Look at me, turning myself on just trying to narrate this sexy, sexy bit of this match. Before I get further carried away, let me pan back and just say that I stand up and cheer when Coop basically insists on taking the both of them on at the same time. It’s a great bit of hubris-meets-instant-karma when team leprechaun starts to beat the shit out of him in tandem. Personally, I would have been profoundly satisfied to just watch Zip and Cap rip apart the legendary Austin Cooper and enact a perfectly synchronized muscle mauling. Coop has the elusive power to make me lust to see him dominate as Dr. Cooper, and yet crush like hell on seeing him plowed under as the babyfaced golden boy. “You’ve got nothing, big man,” Zip crows, kicking him to the mat so the two of them can make Coop’s juicy ass jiggle as they stomp him from head to toe and back again. Zip snaps his gargantuan thighs around Coop’s gut, forcing the air out of his lungs, a second before Cap zip ties his legs scissored tight around Coop’s throat, refusing to allow the muscleman any chance of replenishing the oxygen in his lungs. “Come on, tap out, bitch,” Cap snarls in his face.
That, in and of itself, is worth the price of admission. 140 pounder Cap Landon calling 170 pound fitness phenom Austin Cooper a bitch and, successfully, demanding that he tap out is all I need. It is not all we get in this match, though. Hubris-turned-instant-karma strikes again as team leprechaun celebrates a little too much, giving Coop the chance to rally. Coop demonstrates why he’s a legendary fan-favorite, starting to handle the both of them with power and precision. He isolates them in turn, seemingly feeding off of the reserves that he’s siphoning off of each of them.
You know from the DVD menu that Cap and Zip finish off this collection with a grudge match, so it shouldn’t be too much of a spoiler to reveal that all of that tag team partner love and mutual admiration comes crashing down around them as Coop manages to single-handedly dish out heaping helpings of humiliation. Blame rains down on everyone except for the man who rightfully deserves the credit for the undoing of team leprechaun.
This could so have gone a totally different direction. Not that I’m complaining, mind you, but honestly, the chemistry between Cap and Zip was a thing of beauty. I seriously wanted to see their post-victory love fest, Cap leaping into Zip’s big arms, hugging it out, slapping each other’s asses appreciatively. Cap as the Bruce Wayne’s ward and apprentice, hero worshipping the muscleman in this dynamic duo, could have been so right. Fuck, Cap being unable to restrain himself from treating Zip to an enthusiastic muscle massage as thanks for saving his bacon and captaining a successful campaign to fuck over a legend would have made such perfect sense.
But alas, bitter betrayal as a set-up for a mismatched grudge match comes in a close second.
I’m a simple man. I like word play and alliteration. I enjoy well told stories with compelling characters. And I love hotly muscled, mismatched hunks making each other scream.

(Landmark coordinate records)
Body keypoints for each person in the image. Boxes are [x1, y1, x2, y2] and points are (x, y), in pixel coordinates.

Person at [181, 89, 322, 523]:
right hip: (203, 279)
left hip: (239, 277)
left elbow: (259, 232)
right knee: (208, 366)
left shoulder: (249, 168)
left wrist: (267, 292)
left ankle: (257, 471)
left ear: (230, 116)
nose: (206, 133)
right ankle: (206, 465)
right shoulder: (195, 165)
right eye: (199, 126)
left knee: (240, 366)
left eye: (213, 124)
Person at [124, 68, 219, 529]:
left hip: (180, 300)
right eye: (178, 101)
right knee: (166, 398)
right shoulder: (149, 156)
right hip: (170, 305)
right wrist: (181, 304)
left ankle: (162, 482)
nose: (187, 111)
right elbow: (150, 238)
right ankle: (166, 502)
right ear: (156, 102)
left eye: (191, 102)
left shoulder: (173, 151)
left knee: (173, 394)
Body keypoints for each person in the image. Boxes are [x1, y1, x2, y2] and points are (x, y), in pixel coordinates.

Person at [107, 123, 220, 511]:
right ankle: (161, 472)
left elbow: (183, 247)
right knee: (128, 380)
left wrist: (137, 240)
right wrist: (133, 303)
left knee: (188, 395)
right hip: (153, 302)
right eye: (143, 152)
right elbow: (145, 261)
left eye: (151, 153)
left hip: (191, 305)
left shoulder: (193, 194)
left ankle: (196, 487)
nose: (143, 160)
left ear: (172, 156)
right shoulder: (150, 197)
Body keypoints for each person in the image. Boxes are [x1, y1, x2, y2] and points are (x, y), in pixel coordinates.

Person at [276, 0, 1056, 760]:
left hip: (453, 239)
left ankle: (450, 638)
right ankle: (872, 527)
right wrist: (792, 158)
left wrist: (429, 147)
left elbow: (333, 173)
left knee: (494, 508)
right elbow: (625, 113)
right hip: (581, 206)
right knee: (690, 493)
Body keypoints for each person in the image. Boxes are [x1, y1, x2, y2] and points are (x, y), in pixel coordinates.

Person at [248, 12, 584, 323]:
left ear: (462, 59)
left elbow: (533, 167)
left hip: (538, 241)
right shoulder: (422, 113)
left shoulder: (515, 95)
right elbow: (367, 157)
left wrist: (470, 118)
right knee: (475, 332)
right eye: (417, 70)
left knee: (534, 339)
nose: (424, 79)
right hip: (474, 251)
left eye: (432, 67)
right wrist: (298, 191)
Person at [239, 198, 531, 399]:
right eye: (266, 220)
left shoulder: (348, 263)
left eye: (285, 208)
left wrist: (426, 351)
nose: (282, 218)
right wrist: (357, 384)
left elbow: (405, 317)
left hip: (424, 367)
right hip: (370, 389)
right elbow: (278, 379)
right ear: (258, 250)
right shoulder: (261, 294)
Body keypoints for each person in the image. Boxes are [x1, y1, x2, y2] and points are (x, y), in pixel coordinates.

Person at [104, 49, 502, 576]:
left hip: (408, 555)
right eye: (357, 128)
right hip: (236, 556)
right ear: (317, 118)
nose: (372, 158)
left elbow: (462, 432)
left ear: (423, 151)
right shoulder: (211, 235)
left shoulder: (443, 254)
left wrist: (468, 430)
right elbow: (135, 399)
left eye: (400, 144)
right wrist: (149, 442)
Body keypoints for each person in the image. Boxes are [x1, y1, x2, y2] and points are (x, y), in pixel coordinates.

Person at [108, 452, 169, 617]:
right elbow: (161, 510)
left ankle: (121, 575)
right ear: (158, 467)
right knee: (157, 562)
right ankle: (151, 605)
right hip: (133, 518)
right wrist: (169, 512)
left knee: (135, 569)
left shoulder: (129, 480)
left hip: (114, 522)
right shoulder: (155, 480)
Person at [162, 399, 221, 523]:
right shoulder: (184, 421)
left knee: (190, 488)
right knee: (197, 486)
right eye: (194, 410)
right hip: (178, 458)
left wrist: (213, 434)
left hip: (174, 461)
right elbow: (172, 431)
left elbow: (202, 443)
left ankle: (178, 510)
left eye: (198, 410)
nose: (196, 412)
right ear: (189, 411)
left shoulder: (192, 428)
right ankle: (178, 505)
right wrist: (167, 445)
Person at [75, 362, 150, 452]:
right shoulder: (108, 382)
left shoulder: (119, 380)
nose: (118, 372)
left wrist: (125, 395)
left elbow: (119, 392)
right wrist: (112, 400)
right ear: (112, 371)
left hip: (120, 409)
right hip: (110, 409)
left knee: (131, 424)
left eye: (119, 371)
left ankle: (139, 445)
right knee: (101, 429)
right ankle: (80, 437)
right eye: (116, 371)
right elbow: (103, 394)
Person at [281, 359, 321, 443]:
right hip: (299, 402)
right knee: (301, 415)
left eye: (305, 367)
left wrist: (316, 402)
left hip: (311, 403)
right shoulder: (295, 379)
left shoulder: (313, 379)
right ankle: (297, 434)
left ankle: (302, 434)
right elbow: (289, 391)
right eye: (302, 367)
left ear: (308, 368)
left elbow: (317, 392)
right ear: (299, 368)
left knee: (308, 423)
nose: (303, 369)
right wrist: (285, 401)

- _Set of tasks_
- 1) Print the passage of the wrestling match review between "But alas, bitter" and "each other scream.", inclusive.
- 2) According to the wrestling match review, what match does the DVD menu show as the one that finishes off the collection?

- _Solutions in order_
- 1)
But alas, bitter betrayal as a set-up for a mismatched grudge match comes in a close second.
I’m a simple man. I like word play and alliteration. I enjoy well told stories with compelling characters. And I love hotly muscled, mismatched hunks making each other scream.

- 2) A grudge match between Cap and Zip.